Now more than ever, promoters of wellness on social media are touting trendy and at times evidence-lacking recommendations to common health concerns, all in the sake of helping you achieve well-being. But is it fair to all those who promote wellness to be painted with the same brush? Toss in tracking apps and devices (which carry their own broad recommendations), new tech to promote and track wellness can cause considerable anxiety, feelings of guilt and low self worth when goals are not met


Dr. McCartney signs off by stating: “The truth is that well-being is simple, if not straightforward. Don’t smoke, don’t drink excessively, do exercise you enjoy, eat a Mediterranean-style diet with plenty of fruit and vegetables, interact with people, work at a job and hobbies you like, and don’t be poor. The latter, of course, is not a choice. Yet the wellness cult implies that you are responsible for buying your own.”


Is it that easy?


If it were so simple, why do so many find it hard to consistently eat and feel well? What’s with all this stress and chronic illness? Why are we still searching for solutions, for a quick app, for a magic supplement to cure what ails us?

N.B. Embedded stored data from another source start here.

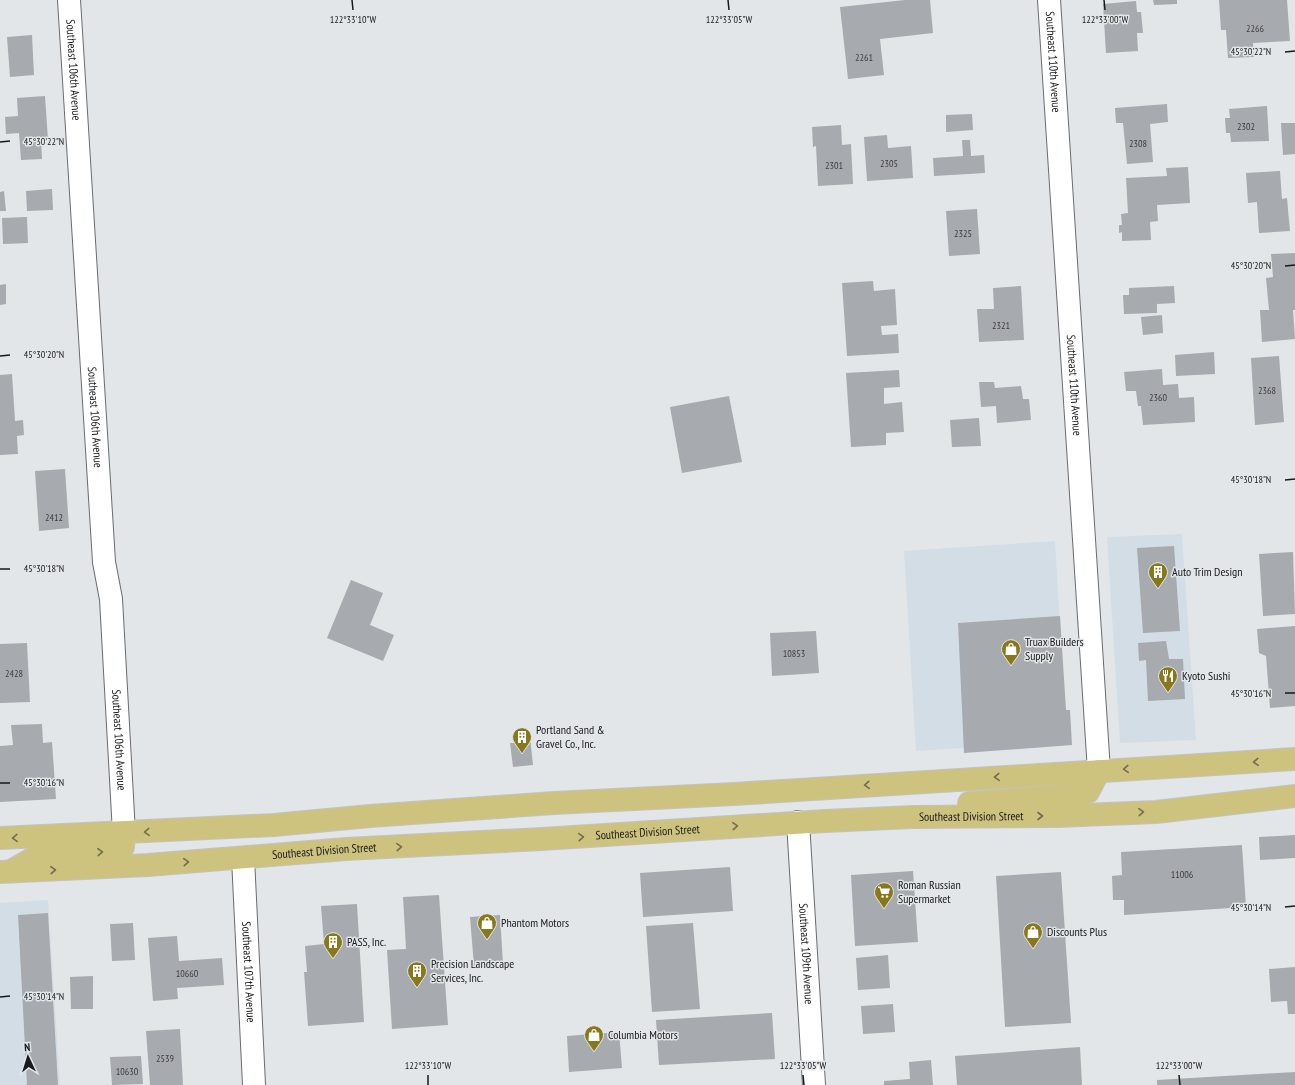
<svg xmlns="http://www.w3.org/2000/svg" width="1295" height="1085" font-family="'PT Sans Narrow',sans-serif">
<rect width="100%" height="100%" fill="#e2e6e9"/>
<!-- built -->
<path fill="#d3dde6" d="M1182,534L1196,740L1120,743L1107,537Z
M1055,541L1067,741L916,751L904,551Z
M48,900L60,1085H0V903Z"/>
<!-- building -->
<path fill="#a7aaae" d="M905,0H930L933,33L880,39L884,75L848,79L840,7Z
M1153,0H1177V4L1154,5Z
M1219,0H1287L1290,41L1253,43L1254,57L1228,58L1226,30H1221Z
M1136,1L1137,12H1141L1143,33H1137L1138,51L1106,53L1103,4Z
M32,35L34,75L10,77L7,37Z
M45,96L48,140H41L42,159L21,160L19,133L6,134L5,117L18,116L17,98Z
M1167,104L1168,122L1150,124L1153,162L1127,164L1123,123H1116L1115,108Z
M1267,106L1269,141L1231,142L1230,133H1226L1225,118H1230L1229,109Z
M972,114L973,130L946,132V115Z
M1281,123H1295V154L1283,155Z
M841,125L842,145L851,144L853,184L818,186L816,146L813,147L812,127Z
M887,135L888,148L911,146L913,178L867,181L864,137Z
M962,140H970L971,156L984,155L985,173L934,176L933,158L963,156Z
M1188,167L1190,203L1157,205L1158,221L1150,222L1151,240L1122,241V232L1119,233V225H1122L1121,214L1128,213L1126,178L1167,176L1166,168Z
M1280,171L1282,199L1287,198L1290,231L1259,233L1257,202L1248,203L1246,173Z
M52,189L53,210L27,211L26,191Z
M4,191L6,211H0V192Z
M977,209L980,254L949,256L946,211Z
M27,217L28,243L3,244L2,218Z
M1295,253V310H1293L1295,339L1262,342L1260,310H1269L1266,278L1273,277L1271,254Z
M873,281L874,291L895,289L897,325L881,326L882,335L898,334L899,353L847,356L842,283Z
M6,284V304L0,305V285Z
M1021,286L1024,340L979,342L977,309H994L993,288Z
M1174,286L1175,303L1157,304V313L1124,314L1123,295H1129V288Z
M1162,315L1163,333L1143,335L1141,317Z
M1214,352L1215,374L1176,376L1175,355Z
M1279,356L1284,422L1255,425L1251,358Z
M1162,369L1163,385L1178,384L1179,398L1194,397L1195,422L1143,425L1141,406H1138L1136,391H1126L1124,372Z
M899,370L900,387L884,388V404L902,402L904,432L886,433V445L851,447L846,373Z
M12,374L15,421L23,420L24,435L17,436L18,454L0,455V375Z
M979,382H994L995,388L1021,386L1023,399H1029L1031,420L997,423L996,406L981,407Z
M729,396L742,462L682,473L670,407Z
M979,418L981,446L952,447L950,420Z
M65,469L69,528L39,531L35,471Z
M1174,546L1180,631L1143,633L1137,548Z
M1293,552L1295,614L1263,616L1259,554Z
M351,580L383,593L370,625L394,635L383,661L327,638Z
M1060,616L1066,710H1070L1072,745L964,753L958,623Z
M1295,626V706L1270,708L1266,656L1259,653L1257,629Z
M816,631L819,673L772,676L770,633Z
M1166,641L1169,659H1183L1185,699L1148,701L1146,660L1139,661L1138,643Z
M27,643L30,702L0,703V644Z
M42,724L43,743L52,742L56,799L0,802V746L13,745L11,725Z
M530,737L533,765L513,767L510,743H520L519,738Z
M1295,835V858L1260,860L1259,837Z
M1242,845L1246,907L1124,915V900H1113L1112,876L1122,875L1121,852Z
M730,867L733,911L643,917L640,873Z
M913,871L918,942L855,946L851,875Z
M1061,872L1071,1023L1005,1027L996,876Z
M439,895L448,1025L392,1029L387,950L406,949L403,897Z
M357,904L364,1022L308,1026L304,972H307L305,946L324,944L321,906Z
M48,913L58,1085H27L18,915Z
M500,915L503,964L474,966L470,917Z
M133,923L135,960L112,961L110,924Z
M693,923L700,1009L652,1012L646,926Z
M177,936L179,961L222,958L224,985L177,988L178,999L153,1001L148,938Z
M888,955L890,988L858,990L856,958Z
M1295,967V1014H1288L1287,1001L1271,1002L1269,969Z
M93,976V1009H71L70,977Z
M893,1004L895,1032L863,1034L861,1006Z
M772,1013L775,1059L659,1065L656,1020Z
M180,1029L183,1085H150L146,1031Z
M619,1032L622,1068L569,1072L567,1036Z
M1080,1047L1082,1085H957L955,1056Z
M141,1056L143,1084L112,1085L110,1057Z
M931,1060L933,1085H884V1081L910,1079L909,1062Z
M1295,1072V1085H1157V1080Z"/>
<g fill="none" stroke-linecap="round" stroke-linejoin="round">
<!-- minor casing -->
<g stroke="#696c6f" stroke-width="24">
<g id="minor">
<path id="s1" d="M69,0L104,562L111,599L124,833"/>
<path id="s2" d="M1049,0L1099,771"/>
<path id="s3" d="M798,822L814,1085"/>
<path id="s4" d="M243,858L254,1085"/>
</g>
</g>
<!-- primary casing -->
<g stroke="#c3c3c4" stroke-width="24">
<g id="primary">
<path d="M969,803L1074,795L1088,792L1099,771"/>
<path d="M0,838L274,825L370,816L554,803L734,794L1295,759"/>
<path d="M13,870L39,855L114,851L123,847L124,833"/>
<path id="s5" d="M0,872L148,865L346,849L542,839L825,821L913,817L1057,816L1156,812L1295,796"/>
</g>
</g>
<!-- minor -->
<use href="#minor" stroke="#fff" stroke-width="22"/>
<!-- primary -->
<use href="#primary" stroke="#cec27f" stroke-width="22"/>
</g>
<!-- one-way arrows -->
<defs><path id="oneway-chevron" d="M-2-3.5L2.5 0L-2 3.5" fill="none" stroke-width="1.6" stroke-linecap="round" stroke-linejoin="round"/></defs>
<g stroke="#736e4d">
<use href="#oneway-chevron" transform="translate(1256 762) rotate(177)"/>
<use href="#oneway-chevron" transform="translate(1126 769) rotate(177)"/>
<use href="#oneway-chevron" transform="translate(997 777) rotate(177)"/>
<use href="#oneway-chevron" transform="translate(867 785) rotate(176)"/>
<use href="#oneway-chevron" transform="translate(1141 812) rotate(-3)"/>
<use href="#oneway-chevron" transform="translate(1040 816)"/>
<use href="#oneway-chevron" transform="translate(735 826) rotate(-4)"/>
<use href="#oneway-chevron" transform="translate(147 832) rotate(177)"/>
<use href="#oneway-chevron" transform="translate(581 837) rotate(-4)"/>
<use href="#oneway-chevron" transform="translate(15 838) rotate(178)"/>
<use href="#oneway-chevron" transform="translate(399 847) rotate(-3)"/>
<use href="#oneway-chevron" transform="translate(100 852) rotate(-3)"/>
<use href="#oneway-chevron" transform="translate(186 862) rotate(-4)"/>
<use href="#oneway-chevron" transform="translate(53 870) rotate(-3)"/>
</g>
<!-- ticks -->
<path fill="none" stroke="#18191b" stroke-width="1.5" d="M352,0L353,10M728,0L729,10M1104,0L1105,10M1285,52L1295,51M0,142L10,141M1285,266L1295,265M0,356L10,355M1285,480L1295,479M0,569H10M1285,693H1295M0,783H10M1285,907L1295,906M0,997L10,996M428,1075V1085M803,1075L804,1085M1179,1075L1180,1085"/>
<!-- icons -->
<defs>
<g id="building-pin" transform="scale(1)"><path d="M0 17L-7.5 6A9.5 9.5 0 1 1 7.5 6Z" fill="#88771b" stroke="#e2e6e9"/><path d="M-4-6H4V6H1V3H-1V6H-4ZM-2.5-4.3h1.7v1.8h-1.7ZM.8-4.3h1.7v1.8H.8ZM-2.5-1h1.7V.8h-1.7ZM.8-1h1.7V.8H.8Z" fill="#fff"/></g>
<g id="shop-pin" transform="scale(1)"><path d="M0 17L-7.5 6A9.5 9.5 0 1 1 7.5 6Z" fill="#88771b" stroke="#e2e6e9"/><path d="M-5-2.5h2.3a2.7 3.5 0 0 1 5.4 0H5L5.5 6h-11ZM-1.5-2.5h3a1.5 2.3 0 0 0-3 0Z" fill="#fff"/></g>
<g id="restaurant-pin" transform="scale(1)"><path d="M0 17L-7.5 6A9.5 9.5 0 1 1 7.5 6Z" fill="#88771b" stroke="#e2e6e9"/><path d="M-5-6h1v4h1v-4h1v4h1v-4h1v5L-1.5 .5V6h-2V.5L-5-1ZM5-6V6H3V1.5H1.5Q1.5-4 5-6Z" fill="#fff"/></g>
<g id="supermarket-pin" transform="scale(1)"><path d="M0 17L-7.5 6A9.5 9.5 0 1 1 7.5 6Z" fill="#88771b" stroke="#e2e6e9"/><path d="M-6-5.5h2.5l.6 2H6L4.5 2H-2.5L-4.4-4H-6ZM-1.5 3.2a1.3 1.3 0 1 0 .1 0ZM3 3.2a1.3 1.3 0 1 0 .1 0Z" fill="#fff"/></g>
</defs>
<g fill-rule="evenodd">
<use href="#building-pin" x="1158" y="572"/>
<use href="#shop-pin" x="1011" y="649"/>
<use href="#restaurant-pin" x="1168" y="676"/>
<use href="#building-pin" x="522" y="737"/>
<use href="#supermarket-pin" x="884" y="892"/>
<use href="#shop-pin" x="487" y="923"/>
<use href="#shop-pin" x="1033" y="932"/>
<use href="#building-pin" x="333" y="942"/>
<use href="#building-pin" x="417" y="971"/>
<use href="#shop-pin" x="594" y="1035"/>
</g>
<g text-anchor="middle" stroke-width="3" stroke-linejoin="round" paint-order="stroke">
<!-- number labels -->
<g font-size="10" fill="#3c3d40">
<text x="1255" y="32">2266</text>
<text x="864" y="61">2261</text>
<text x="1246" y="130">2302</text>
<text x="1138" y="147">2308</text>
<text x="889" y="167">2305</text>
<text x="834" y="169">2301</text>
<text x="963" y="237">2325</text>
<text x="1001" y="329">2321</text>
<text x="1267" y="394">2368</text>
<text x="1158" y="401">2360</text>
<text x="54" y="521">2412</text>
<text x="794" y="657">10853</text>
<text x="14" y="677">2428</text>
<text x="1182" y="878">11006</text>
<text x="187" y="977">10660</text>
<text x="165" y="1062">2539</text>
<text x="127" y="1075">10630</text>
</g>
<!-- street labels -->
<g font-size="12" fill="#18191b" stroke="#e2e6e9">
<text dy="4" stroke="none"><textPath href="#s2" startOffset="62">Southeast 110th Avenue</textPath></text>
<text dy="4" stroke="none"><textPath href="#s1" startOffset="70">Southeast 106th Avenue</textPath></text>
<text dy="4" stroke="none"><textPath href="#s2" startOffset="386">Southeast 110th Avenue</textPath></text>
<text dy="4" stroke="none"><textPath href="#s1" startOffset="418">Southeast 106th Avenue</textPath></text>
<text dy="4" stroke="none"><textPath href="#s1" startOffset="742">Southeast 106th Avenue</textPath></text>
<text dy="4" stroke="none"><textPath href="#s5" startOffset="973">Southeast Division Street</textPath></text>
<text dy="4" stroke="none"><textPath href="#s5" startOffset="649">Southeast Division Street</textPath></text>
<text dy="4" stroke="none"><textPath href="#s5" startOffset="325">Southeast Division Street</textPath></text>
<text dy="4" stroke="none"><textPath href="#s3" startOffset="132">Southeast 109th Avenue</textPath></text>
<text dy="4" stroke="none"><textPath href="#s4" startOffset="114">Southeast 107th Avenue</textPath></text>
</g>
<!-- poi labels -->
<g font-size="12" fill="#18191b" stroke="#e2e6e9" text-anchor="start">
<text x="1172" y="576">Auto Trim Design</text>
<text x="1025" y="646">Truax Builders<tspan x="1025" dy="14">Supply</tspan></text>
<text x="1182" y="680">Kyoto Sushi</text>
<text x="536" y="734">Portland Sand &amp;<tspan x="536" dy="14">Gravel Co., Inc.</tspan></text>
<text x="898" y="889">Roman Russian<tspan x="898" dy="14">Supermarket</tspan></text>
<text x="501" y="927">Phantom Motors</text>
<text x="1047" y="936">Discounts Plus</text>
<text x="347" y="946">PASS, Inc.</text>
<text x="431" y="968">Precision Landscape<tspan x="431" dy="14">Services, Inc.</tspan></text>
<text x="608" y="1039">Columbia Motors</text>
</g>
</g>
<g font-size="10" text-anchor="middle" fill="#18191b" stroke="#e2e6e9" stroke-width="3" stroke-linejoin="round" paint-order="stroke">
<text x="353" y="23">122°33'10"W</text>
<text x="729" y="23">122°33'05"W</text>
<text x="1105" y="23">122°33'00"W</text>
<text x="1251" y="55">45°30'22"N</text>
<text x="44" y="145">45°30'22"N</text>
<text x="1251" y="269">45°30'20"N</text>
<text x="44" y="358">45°30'20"N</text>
<text x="1251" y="483">45°30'18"N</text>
<text x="44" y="572">45°30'18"N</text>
<text x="1251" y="697">45°30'16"N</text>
<text x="44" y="786">45°30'16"N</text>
<text x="1251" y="911">45°30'14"N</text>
<text x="44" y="1000">45°30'14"N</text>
<text x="428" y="1069">122°33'10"W</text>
<text x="803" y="1069">122°33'05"W</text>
<text x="1179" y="1069">122°33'00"W</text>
</g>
<!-- north arrow -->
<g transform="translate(28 1057) rotate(356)" stroke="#e2e6e9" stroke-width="3" paint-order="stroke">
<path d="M0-3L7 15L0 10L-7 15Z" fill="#18191b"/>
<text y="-6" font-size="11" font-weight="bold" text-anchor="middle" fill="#18191b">N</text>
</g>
</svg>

It’s short sighted and condescending to think everyone can achieve important personal goals with regard to their own wellness without help and guidance. Habits are hard to change. Time is limited. Priorities alter on the daily. Social and media influences are real. Emotional triggers run deep. Fresh health foods are more expensive and time intensive than processed. Daily health-forward decisions can become overwhelming.


Consider just how many decisions you face throughout the day that directly relate to what you eat and how you feel. The magnitude of choice at the grocery store or at a restaurant, when you open the fridge or when you’re sitting at your desk. You’ll maybe wonder: How hungry am I? What do I crave? How do I feel? Do I have the energy to cook? Can I afford this? How will this food make me feel?


Then, feelings of what you should be eating might creep in. Societal pressures, your current health status, knowledge of nutrition (or lack thereof), or confusion about what’s healthy or not - these small but significant decisions become even more complicated.


Ultimately, this is the fundamental focus of my work as a Holistic Nutritionist: identify patterns that do not promote health, find simple evidence-based solutions, make small sustainable changes, drown out the noise of what you should be doing, provide support, education and encouragement.


Wellness might take work, some financial investment, and some honest and healthy goal setting. It doesn’t need to be cool, trendy or be tracked on your phone. It doesn’t require an app or input from influencers. If these everyday healthy choices become habitual, if you’re able to tap into what your body needs, your own personal experience of wellness will prevail.


And if you decide you need support around your goals, know there is a plethora of wellness practitioners here to help you personalize a solution that works for you.